— start —

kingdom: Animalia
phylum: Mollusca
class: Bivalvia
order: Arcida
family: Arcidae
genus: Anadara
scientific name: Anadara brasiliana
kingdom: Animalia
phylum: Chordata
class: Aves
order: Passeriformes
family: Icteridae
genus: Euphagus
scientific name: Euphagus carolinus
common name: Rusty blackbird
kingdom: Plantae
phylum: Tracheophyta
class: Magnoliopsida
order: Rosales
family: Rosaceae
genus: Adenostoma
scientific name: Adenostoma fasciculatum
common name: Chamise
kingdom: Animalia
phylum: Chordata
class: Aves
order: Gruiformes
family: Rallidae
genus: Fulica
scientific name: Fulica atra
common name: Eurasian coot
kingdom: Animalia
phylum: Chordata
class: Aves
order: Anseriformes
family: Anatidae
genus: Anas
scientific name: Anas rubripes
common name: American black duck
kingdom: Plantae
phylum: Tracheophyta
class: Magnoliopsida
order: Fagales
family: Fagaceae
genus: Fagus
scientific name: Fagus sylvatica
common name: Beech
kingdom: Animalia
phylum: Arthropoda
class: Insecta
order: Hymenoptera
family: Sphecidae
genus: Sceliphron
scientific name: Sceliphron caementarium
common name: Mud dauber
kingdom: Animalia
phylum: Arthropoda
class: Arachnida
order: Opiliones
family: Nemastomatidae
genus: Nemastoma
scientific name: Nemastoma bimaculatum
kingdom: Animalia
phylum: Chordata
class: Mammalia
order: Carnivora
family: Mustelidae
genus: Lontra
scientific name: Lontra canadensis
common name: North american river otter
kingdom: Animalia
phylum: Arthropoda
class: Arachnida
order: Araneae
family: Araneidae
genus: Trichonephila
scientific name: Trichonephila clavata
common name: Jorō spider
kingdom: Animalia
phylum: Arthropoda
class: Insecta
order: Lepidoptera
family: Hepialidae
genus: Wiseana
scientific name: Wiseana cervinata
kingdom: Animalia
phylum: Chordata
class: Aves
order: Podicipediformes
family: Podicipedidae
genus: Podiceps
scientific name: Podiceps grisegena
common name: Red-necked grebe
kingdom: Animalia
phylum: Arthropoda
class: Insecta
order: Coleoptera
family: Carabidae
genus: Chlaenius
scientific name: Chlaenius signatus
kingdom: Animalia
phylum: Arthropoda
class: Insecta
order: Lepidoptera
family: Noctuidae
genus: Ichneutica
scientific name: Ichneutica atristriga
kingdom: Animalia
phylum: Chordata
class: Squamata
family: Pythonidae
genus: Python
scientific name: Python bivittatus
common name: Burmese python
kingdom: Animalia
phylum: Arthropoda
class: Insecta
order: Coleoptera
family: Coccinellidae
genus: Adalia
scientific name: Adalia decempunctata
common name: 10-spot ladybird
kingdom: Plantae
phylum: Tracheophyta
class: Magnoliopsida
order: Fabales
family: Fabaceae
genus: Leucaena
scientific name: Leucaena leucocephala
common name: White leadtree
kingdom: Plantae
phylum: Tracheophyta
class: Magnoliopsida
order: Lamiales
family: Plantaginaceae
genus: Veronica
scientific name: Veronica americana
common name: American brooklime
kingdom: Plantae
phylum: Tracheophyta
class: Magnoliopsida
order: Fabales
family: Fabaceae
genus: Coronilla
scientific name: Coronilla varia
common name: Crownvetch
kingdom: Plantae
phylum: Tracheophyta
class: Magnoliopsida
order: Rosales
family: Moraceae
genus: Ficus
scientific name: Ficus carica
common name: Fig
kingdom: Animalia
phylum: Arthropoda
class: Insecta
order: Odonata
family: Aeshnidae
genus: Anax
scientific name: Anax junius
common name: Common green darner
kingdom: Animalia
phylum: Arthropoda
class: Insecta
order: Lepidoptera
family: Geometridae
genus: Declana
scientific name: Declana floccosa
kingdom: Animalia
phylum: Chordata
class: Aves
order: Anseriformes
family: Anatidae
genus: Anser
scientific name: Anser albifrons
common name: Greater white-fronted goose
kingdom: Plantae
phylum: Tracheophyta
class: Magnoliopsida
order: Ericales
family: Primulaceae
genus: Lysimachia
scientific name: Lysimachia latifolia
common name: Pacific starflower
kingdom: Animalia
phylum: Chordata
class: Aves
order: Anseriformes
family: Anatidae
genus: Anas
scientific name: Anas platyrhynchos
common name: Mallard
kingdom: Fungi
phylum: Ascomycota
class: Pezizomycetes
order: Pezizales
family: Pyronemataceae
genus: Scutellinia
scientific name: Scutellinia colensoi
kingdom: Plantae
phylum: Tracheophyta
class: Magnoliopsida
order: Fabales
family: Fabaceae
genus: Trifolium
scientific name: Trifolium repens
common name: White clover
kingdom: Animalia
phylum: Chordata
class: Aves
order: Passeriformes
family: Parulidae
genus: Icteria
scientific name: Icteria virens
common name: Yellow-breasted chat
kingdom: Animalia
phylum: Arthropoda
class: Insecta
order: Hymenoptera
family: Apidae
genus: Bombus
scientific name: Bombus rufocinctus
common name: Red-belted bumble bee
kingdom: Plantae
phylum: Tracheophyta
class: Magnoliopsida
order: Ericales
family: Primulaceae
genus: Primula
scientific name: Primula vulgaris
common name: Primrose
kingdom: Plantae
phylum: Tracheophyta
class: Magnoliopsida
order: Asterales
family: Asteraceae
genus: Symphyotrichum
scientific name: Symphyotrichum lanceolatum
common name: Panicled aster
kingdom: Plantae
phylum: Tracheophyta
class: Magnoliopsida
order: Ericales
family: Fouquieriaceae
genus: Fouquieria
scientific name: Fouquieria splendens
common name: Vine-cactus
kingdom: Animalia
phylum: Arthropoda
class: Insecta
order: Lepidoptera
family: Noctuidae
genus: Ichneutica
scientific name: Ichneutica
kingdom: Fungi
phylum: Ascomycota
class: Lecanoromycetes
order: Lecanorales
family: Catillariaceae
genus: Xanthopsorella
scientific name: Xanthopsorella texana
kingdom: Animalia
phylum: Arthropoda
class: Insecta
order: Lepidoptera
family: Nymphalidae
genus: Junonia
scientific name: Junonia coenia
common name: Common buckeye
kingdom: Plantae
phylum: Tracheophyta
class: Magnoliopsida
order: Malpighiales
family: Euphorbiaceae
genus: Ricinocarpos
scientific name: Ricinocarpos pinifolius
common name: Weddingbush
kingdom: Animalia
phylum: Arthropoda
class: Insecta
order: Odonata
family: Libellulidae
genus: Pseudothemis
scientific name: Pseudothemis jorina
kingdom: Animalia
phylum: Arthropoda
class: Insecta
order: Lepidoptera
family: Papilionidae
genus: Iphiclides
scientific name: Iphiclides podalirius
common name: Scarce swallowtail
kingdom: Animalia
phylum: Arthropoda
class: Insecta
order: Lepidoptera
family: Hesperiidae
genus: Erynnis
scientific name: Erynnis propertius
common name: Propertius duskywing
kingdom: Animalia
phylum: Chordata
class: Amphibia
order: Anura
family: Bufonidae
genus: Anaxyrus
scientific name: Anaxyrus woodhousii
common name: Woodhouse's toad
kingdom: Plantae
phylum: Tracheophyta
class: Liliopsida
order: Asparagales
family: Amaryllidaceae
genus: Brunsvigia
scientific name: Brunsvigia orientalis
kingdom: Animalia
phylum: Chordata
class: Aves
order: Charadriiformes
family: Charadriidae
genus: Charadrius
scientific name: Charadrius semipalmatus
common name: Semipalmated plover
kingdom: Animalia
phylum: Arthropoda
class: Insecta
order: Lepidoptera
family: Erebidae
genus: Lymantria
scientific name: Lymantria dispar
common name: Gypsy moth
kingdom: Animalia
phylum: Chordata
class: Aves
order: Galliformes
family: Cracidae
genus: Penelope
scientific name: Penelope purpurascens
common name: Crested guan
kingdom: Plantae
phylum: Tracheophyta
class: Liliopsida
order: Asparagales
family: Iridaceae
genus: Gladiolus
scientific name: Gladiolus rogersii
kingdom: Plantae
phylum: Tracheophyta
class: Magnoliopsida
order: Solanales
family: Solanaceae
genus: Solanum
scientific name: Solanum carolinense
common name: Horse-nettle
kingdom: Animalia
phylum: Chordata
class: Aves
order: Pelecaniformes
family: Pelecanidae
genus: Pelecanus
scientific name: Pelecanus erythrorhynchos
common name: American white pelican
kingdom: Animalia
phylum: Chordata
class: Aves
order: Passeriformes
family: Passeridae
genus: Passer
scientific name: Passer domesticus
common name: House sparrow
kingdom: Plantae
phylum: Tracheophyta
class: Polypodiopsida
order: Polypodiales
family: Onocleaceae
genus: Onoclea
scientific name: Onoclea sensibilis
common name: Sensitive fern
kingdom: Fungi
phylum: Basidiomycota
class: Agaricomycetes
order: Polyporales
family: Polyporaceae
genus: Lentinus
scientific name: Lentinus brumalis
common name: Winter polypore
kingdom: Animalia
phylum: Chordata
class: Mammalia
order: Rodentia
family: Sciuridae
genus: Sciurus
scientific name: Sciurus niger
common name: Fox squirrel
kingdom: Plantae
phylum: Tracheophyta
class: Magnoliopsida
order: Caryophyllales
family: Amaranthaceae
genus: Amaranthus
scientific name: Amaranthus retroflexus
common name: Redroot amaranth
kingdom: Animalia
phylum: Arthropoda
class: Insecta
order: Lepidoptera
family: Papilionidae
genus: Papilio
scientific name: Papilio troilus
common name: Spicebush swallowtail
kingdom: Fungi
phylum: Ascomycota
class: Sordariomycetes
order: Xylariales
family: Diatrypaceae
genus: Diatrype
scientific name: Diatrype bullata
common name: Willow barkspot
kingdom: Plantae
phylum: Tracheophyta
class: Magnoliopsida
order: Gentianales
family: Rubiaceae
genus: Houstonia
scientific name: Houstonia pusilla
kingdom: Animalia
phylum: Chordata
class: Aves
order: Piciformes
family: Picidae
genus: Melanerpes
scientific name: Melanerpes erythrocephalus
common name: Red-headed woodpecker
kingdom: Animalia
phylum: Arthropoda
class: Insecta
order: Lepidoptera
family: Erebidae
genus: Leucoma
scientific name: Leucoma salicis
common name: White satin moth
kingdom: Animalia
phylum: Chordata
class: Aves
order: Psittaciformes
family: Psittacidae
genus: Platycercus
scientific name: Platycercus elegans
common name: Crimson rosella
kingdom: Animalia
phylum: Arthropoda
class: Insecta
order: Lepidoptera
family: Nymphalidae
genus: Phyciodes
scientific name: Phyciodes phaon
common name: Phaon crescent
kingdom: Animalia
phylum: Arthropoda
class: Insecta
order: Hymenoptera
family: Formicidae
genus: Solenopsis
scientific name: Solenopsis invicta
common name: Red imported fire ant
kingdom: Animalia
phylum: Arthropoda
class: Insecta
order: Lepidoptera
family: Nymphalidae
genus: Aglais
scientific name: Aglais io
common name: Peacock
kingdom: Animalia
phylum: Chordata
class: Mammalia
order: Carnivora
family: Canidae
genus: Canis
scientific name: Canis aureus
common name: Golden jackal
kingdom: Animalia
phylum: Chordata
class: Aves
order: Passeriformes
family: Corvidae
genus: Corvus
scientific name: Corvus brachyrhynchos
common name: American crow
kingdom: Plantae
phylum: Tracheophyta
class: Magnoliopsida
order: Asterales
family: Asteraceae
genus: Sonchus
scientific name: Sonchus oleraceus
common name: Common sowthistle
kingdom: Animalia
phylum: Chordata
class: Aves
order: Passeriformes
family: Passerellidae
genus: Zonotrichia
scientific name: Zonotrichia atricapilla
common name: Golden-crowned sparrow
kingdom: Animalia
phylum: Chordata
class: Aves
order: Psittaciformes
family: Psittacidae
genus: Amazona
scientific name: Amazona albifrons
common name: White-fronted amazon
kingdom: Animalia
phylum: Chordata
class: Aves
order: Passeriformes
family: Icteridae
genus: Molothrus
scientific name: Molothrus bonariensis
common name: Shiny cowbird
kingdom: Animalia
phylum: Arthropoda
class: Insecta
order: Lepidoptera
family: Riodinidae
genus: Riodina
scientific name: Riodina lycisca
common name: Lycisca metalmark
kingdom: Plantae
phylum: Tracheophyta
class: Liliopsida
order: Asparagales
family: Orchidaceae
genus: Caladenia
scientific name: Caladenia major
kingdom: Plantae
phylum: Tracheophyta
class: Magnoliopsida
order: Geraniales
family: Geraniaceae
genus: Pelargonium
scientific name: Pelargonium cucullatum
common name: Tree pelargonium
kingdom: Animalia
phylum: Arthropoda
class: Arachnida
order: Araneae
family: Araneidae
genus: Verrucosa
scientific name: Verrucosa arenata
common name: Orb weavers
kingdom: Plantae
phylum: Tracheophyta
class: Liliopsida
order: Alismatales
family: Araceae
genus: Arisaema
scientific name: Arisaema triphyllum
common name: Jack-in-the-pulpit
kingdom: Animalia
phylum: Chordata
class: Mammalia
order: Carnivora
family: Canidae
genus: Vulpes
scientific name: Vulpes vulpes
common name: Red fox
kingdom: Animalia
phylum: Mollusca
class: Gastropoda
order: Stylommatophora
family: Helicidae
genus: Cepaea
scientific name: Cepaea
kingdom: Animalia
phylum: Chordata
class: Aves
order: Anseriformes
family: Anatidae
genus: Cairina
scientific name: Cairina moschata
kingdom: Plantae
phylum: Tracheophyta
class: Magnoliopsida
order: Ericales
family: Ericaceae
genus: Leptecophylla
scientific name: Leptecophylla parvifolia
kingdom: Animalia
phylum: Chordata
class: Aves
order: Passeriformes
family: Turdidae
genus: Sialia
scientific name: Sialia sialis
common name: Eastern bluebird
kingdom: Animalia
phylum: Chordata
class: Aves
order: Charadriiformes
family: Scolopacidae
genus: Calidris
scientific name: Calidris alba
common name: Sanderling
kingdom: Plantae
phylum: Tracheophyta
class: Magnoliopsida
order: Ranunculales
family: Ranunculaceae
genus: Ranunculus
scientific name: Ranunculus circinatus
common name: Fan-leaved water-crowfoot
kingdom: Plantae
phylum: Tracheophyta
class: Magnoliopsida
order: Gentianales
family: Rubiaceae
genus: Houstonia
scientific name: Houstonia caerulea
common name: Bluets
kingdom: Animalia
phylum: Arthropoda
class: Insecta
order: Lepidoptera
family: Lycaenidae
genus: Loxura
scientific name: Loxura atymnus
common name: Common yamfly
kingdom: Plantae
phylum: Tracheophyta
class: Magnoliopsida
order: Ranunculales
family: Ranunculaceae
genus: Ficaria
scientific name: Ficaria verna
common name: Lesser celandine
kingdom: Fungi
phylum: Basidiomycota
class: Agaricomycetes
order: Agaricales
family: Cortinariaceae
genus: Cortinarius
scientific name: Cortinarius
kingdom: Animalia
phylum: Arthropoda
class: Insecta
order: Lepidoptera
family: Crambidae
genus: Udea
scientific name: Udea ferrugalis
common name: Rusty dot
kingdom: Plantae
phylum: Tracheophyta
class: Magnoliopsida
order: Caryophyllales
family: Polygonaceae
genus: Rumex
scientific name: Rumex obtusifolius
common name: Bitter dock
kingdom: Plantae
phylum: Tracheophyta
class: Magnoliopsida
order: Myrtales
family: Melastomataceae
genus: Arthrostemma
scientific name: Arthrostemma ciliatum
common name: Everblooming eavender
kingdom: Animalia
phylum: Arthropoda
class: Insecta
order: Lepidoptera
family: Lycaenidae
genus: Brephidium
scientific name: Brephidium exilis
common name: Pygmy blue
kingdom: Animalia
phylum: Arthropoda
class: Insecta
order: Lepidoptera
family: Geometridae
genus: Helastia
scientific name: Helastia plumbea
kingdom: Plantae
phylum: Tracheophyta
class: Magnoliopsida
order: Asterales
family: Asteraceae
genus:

— end —

- _Task objective_
Copy out the entries word for word, from their first line through the line containing "genus: Adenostoma".

- _Output of the exercise_
kingdom: Animalia
phylum: Mollusca
class: Bivalvia
order: Arcida
family: Arcidae
genus: Anadara
scientific name: Anadara brasiliana
kingdom: Animalia
phylum: Chordata
class: Aves
order: Passeriformes
family: Icteridae
genus: Euphagus
scientific name: Euphagus carolinus
common name: Rusty blackbird
kingdom: Plantae
phylum: Tracheophyta
class: Magnoliopsida
order: Rosales
family: Rosaceae
genus: Adenostoma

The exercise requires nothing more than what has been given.